The object of that protest was a Republican effort to repeal the Affordable Care Act and passage of a $2 trillion piece of legislation, which Warnock says amounted to “a tax cut mainly for the 1 percent.” Capitol Police told the protestors that if they didn’t move along after being asked three times they would be arrested.
“They were polite, they were professional. I’m not maligning the Capitol Police at all,” he said. “They were first-rate, and we all ought to be grateful to the Capitol Police after January 6th (2021).”
That day in 2017, Warnock sang, he prayed, he gave a little speech on the point that, “A budget is not just a fiscal document, a budget is a moral document,” and then the officers took him to “central booking,” he said.
‘Medicaid saves lives’
“I don’t mind at all, because four years after that, you sent me back to the Capitol,” Warnock said. “Every Monday I pass through that rotunda on my way to my office, where I translated my protest into public policy, my activism and my agitation into legislation. I wrote the Medicaid Saves Lives Bill.”

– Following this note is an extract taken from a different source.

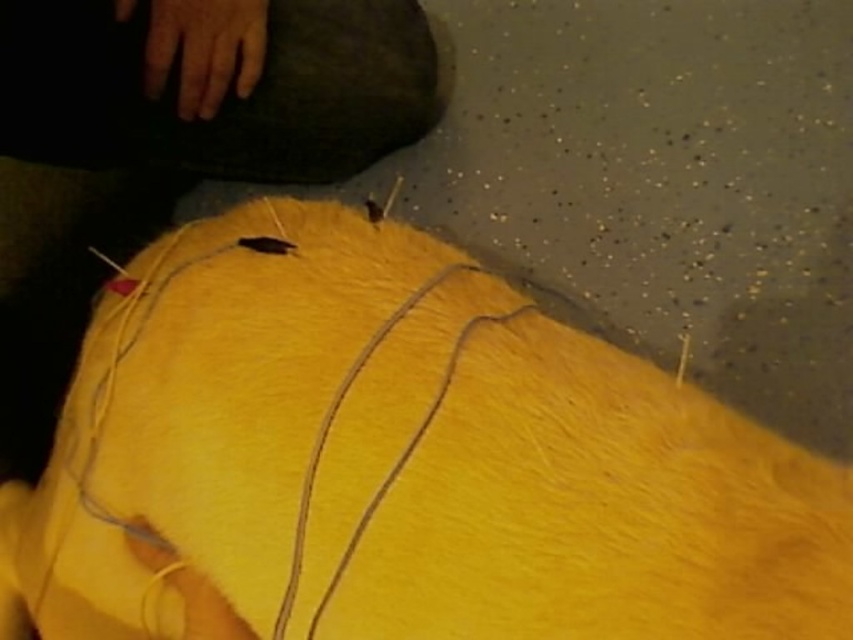
You are a tailor working on a project. You need to place the yellow fabric at center onto a sewing machine that is located 20 inches away from your current position. Can you reach the fabric without moving your hand from the dark textured object?

The yellow fabric at center is 21.32 inches away from the dark textured object. Since the sewing machine is only 20 inches away, you can reach it without moving your hand.

You are a tailor working on a project and need to locate the yellow fabric at center and the yellow fabric string at center. According to the image, which one is positioned lower?

The yellow fabric at center is positioned lower than the yellow fabric string at center.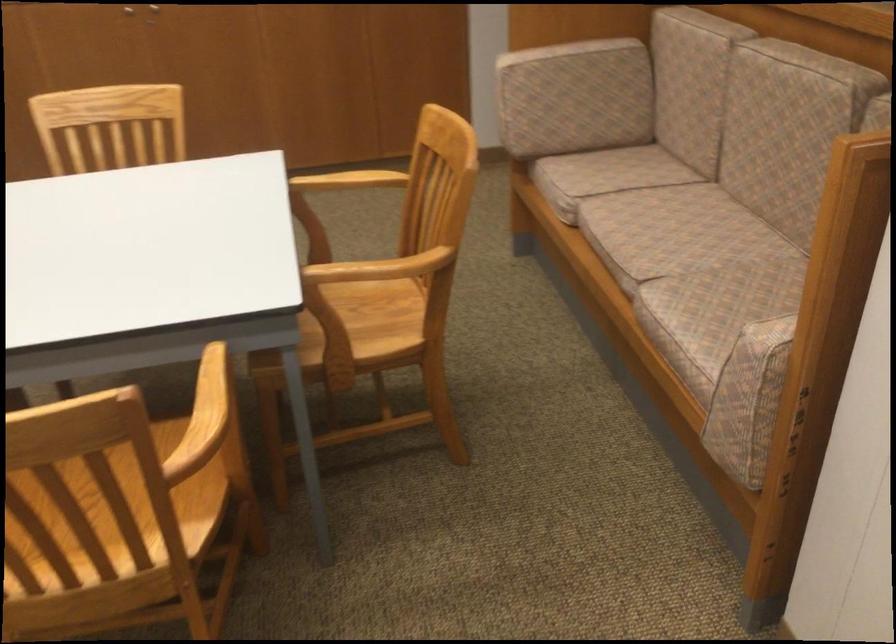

That legislation, which Warnock introduced last year, would created a “Medicaid fallback coverage program” extending health insurance coverage to citizens in the coverage gap in states that have not expanded Medicaid. At this point, it has not become law.
Insulin cost cap
But legislation Warnock introduced to cap the cost of insulin for some people with diabetes passed with bipartisan support as part of the Inflation Relief Act and is now law, although it does not go as far as Warnock wanted.

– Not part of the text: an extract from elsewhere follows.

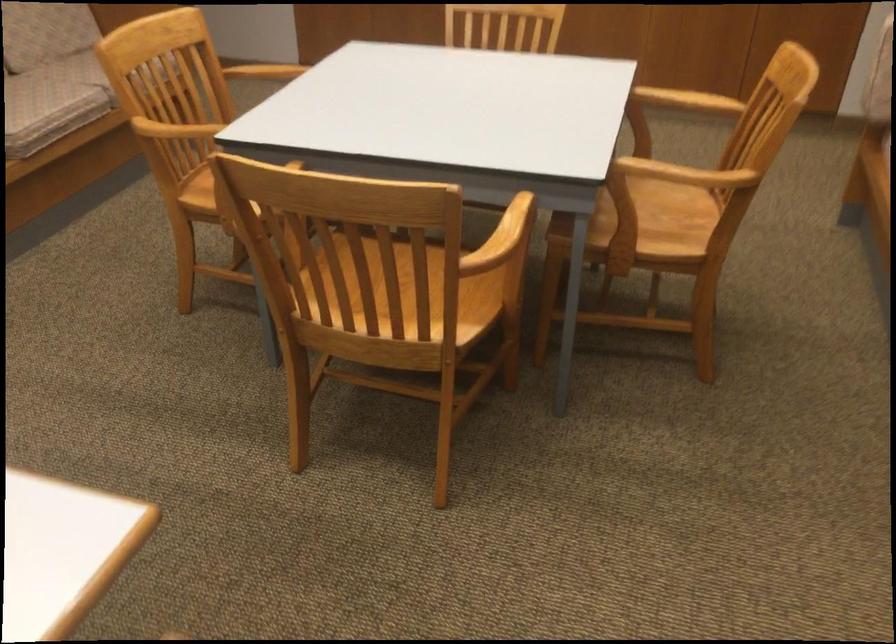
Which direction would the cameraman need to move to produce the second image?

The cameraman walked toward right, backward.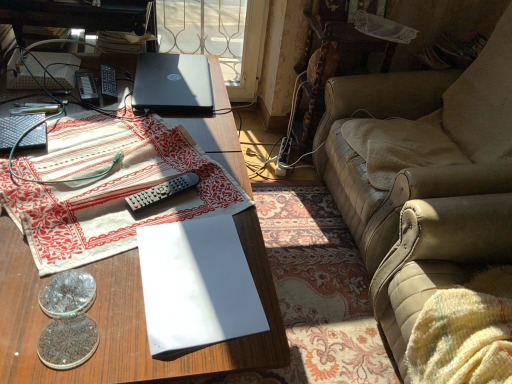
Locate an element on the screen. Image resolution: width=512 pixels, height=384 pixels. vacant space situated on the left part of black plastic remote control at upper left, the 3th remote control from the right is located at coordinates (42, 91).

“In that office down the hall from where I got arrested protesting for health care I wrote the provision to cap the cost of insulin to no more than $35 in out-of-pocket cost for people who are on Medicare, and I would have gotten it for folk on private insurance as well, but some of my colleagues who work for the pharmaceutical companies blocked it,” Warnock said.
Retorts to Walker
“And when I pointed that out the other night, my opponent said people just need to eat right – and he’s running for Senate,” he added.
Before that, Warnock had had the crowd respond, “And he’s running for Senate” after he related a comment Warnock made about Medicaid expansion.
“He said if you’re able-bodied and you have a job, you have health insurance – and he’s running for the Senate,” Warnock said.
“How is it that he does not know that when you talk about the 600,000 people (in Georgia) in the Medicaid gap, you are largely talking about the working poor?” he said. “The people who are extremely poor have Medicaid. The rest of us have private insurance.”